¿Qué lugar le corresponde a la Persona y cuál al Estado, para reconocer la existencia de un orden justo en una comunidad política?

Por Luis Castillo Córdova. 26 febrero, 2016.

Por Luis Castillo Córdova
Decano Facultad de Derecho
Universidad de Piura

Cuando cada realidad ocupa el lugar que le corresponde, podemos reconocer la existencia de un orden. ¿Qué lugar le corresponde a la Persona y cuál al Estado, para reconocer la existencia de un orden justo en una comunidad política? Hoy, por lo menos desde un plano intelectual y normativo, existe el convencimiento de que la Persona tiene la posición de fin; y los poderes públicos, la de medio.

La Persona tiene posición de fin por ser lo que es; esto le acarrea un valor absoluto que dibuja su dignidad. Consecuentemente, no es posible defender la dignidad humana al margen de la naturaleza humana. Quien haya renunciado a pensar a la Persona en clave de esencia o naturaleza, no podrá ni defenderla ni hacer realidad su valor. Que el Estado, más precisamente los poderes públicos, tengan la condición de medio significa que la legitimidad de su existencia y la de su actuación depende de que realmente se convierta en un instrumento al servicio de la Persona; pero ¿qué significa esto?

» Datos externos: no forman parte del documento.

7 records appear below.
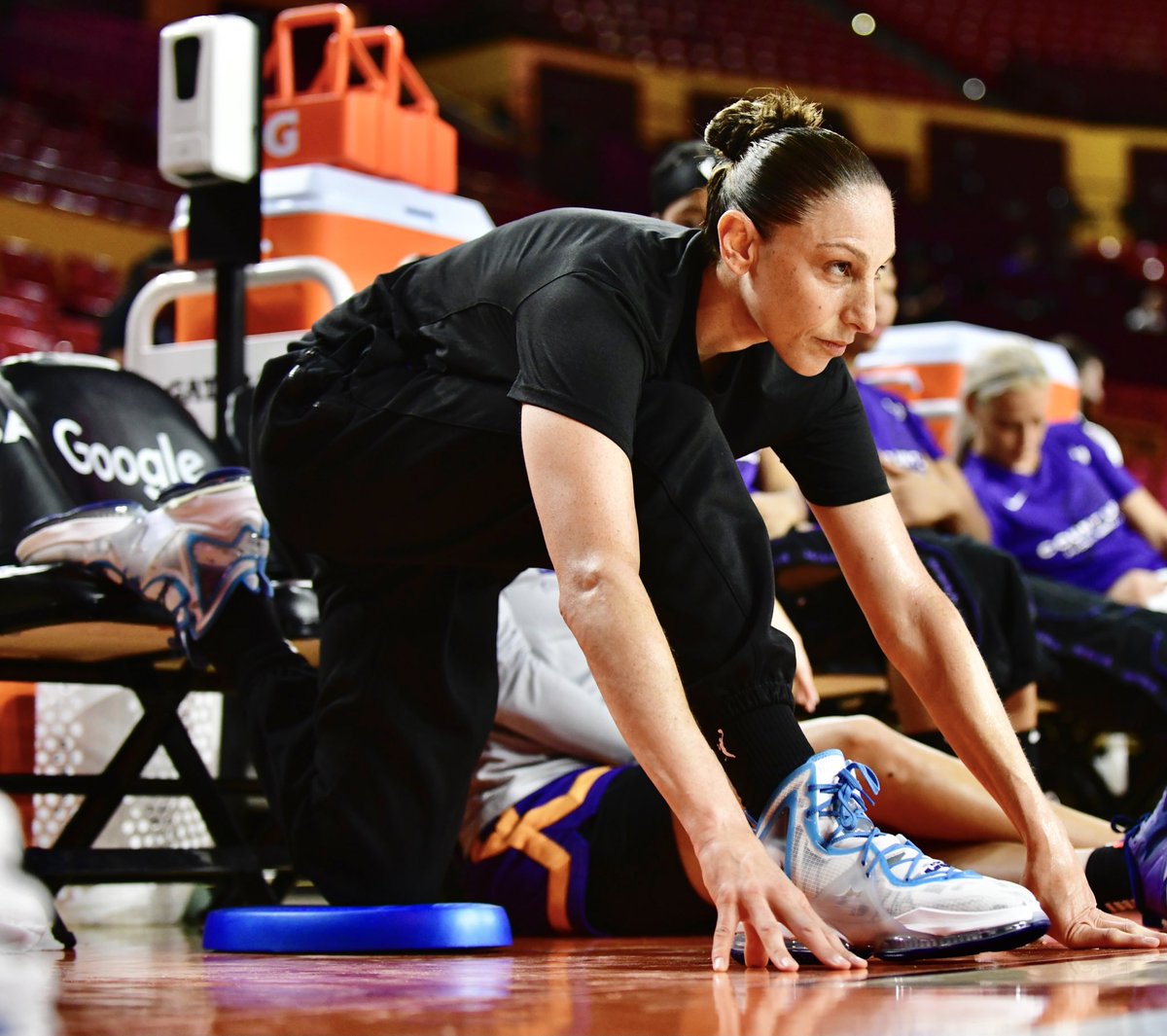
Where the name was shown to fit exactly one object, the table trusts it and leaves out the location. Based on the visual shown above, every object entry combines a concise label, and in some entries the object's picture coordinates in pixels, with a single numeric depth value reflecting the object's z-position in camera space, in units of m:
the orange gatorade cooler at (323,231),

Uno de los elementos de la naturaleza humana es su carácter esencialmente inacabado. Somos una realidad imperfecta. Aristóteles afirmaba que bien es aquello que perfecciona al ser; lo que permite sostener que el ser humano se perfeccionará a través del goce de bienes humanos, que son esenciales porque están directa y fuertemente vinculados a la esencia humana. Si definimos los derechos humanos como el conjunto de bienes humanos esenciales debidos a la Persona, por ser lo que es y cuyo goce le supondrá alcanzar grados de realización, podremos concluir que servir a la Persona significará promover las circunstancias para que pueda ser real y efectiva la plena vigencia de sus derechos.

Una actuación en contra de los derechos humanos será siempre políticamente ilegítima, jurídicamente injusta y moralmente reprochable, porque negará la razón de ser del Estado, vaciará de contenido la posición de la Persona y liquidará el orden natural para reconocer a un sistema jurídico o político como justo.

La situación más intensamente intolerable desde todos los puntos de vista (el moral, el jurídico y el político) ocurre cuando el Estado agrede derechos humanos. En consecuencia, resultan manifiestamente perniciosos unos poderes públicos que permiten y promueven la muerte de la vida no nacida, la longeva o de la económicamente improductiva. La cultura de la muerte, justificada en una supuesta defensa de la libertad y de la pluralidad, nos convertirá indefectiblemente en veletas sometidas a vientos progresistas generados por ideologías cada vez menos humanas y humanitarias.